Coca-Cola is all set to try the prototype of new bottles made up of paper-fibre

The prototype has been made by a Danish company using an extra stronger paper shell from a thin plastic liner. Coca-Cola aims to manufacture 100 percent recyclable, plastic-free bottles that are capable of preventing gases escaping from this carbonated drink.

As the concerns regarding growing plastic pollution grow in the world, major corporations are taking a step forward to tackle the gigantic problem of plastic waste that gets generated in the millions of tonnes every day. In its bid to reduce plastic pollution from the planet, Coca-Cola is all set to test the paper-made bottles to completely replace its plastic-made bottles for longer good to nature as well as human beings.
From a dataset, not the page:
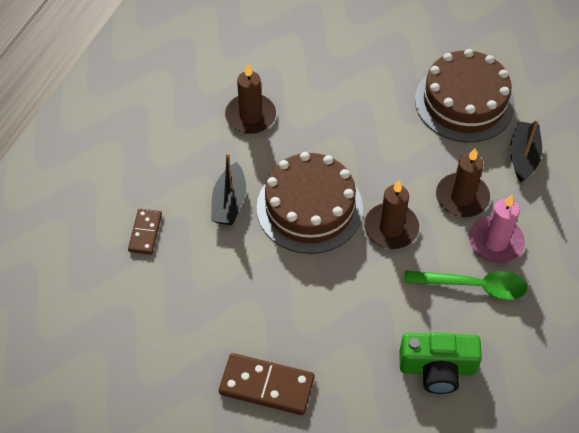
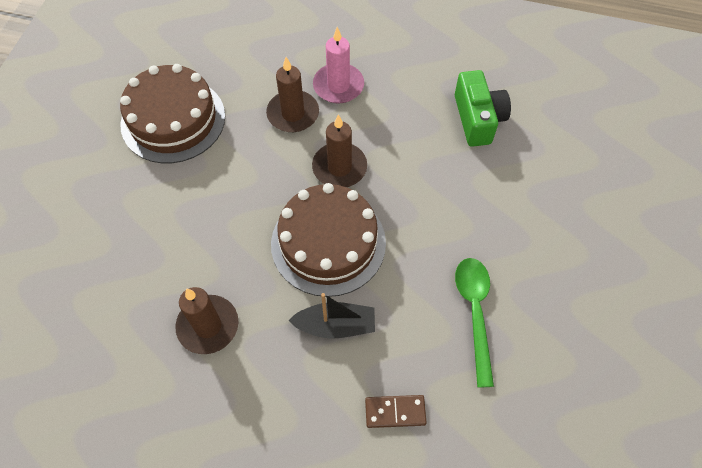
camera: 100 degrees left, 5 degrees up
brown domino [219,353,314,415] -> none
green spoon [404,270,528,300] -> green spoon moved to [455,258,494,387]
black boat [510,119,542,182] -> none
The prototype has been made by a Danish company using an extra stronger paper shell from a thin plastic liner. Coca-Cola aims to manufacture 100 percent recyclable, plastic-free bottles that are capable of preventing gases from escaping from this carbonated drink.

In addition, the challenge also remains to make sure that the material used should not enable any sort of mixing of fibre flakes into the drinks which may either change the taste or even worse might pose serious danger to the health of the people. Coca-Cola has already been ranked as the number one plastic polluter across the world followed by Pepsi and Nestle. It is only now that the company is planning to produce 100 percent plastic-free bottles by 2030.

Manufacturing paper bottles

Danish firm ‘Paboco’ is behind this innovative process of producing paper bottles long with paper-based containers. But at present, there lie considerable challenges in front of the development of this technology. First and foremost is that of making such a material which may withstand the pressure exerted by fizzy drinks.

Moreover, there also comes the need of creating such a type of paper that can be easily shaped and modified according to various sizes. The firm is working behind the development of this technology for the last seven years and eventually has got ready to conduct its first trials in Hungary. Further, these trials will be first done on Coca-Cola-made fruit drinks where almost 2,000 paper-made bottles will be tested.

Other companies like Carlsberg are also making new prototypes of paper bottles to try them on their products. Throughout the development of the new prototypes, companies are mostly trying to make these bottles from a single piece of paper based on fibre material. This will enable the molding of the bottles quite easily in any shape and size.

Challenges Ahead

Another challenge amid this development is that the bottles made up of paper cannot come in direct contact with the liquid. Therefore, companies now are devising the usage of a plant-based coating inside the bottles. This sort of bio-based barrier has to be tried on the prototypes as well. As paper cannot hold liquids, there still remains the necessity of utilising plastic for the purpose. Hence, the plant-based interior coverings of the bottles will help to get rid of the plastic altogether.

As plastic-based material and plastic bottles are recycled in an efficient manner, the implementation of this new system will be a mean feat in near future. Along with this, replacing the existing infrastructure with the new one will also be a considerable hindrance.

Immortal plastic pollution

According to a report by Greenpeace, globally only nine percent of plastic gets recycled even in developed countries, sometimes the amount of plastic remains less than 50 percent. Further, most recycled plastic is converted to lower quality plastic which becomes non-recyclable, eventually becoming a part of the landfill sites. 

At present, Southeast Asia remains to be the top hotspot when it comes to plastic waste. As per CIEL report more than 90 percent of the plastic is made from fossil fuels. In 2019 alone, worldwide pollution due to plastic production and its burning was equivalent to 189 coal-fired power plants.

If this relentless production of plastic is not stopped then it will lead to an increase of around 10-13 percent in the emission of greenhouse gases. Overproduction of plastic might also increase the consumption of oil by 20 percent by 2050. Other than this, statistics also hint that the East Asia and Pacific region will be at the top in having globally mismanaged plastic with 60.1 percent followed by South Asia at 12.1 percent and Sub-Saharan Africa at 10.6 percent.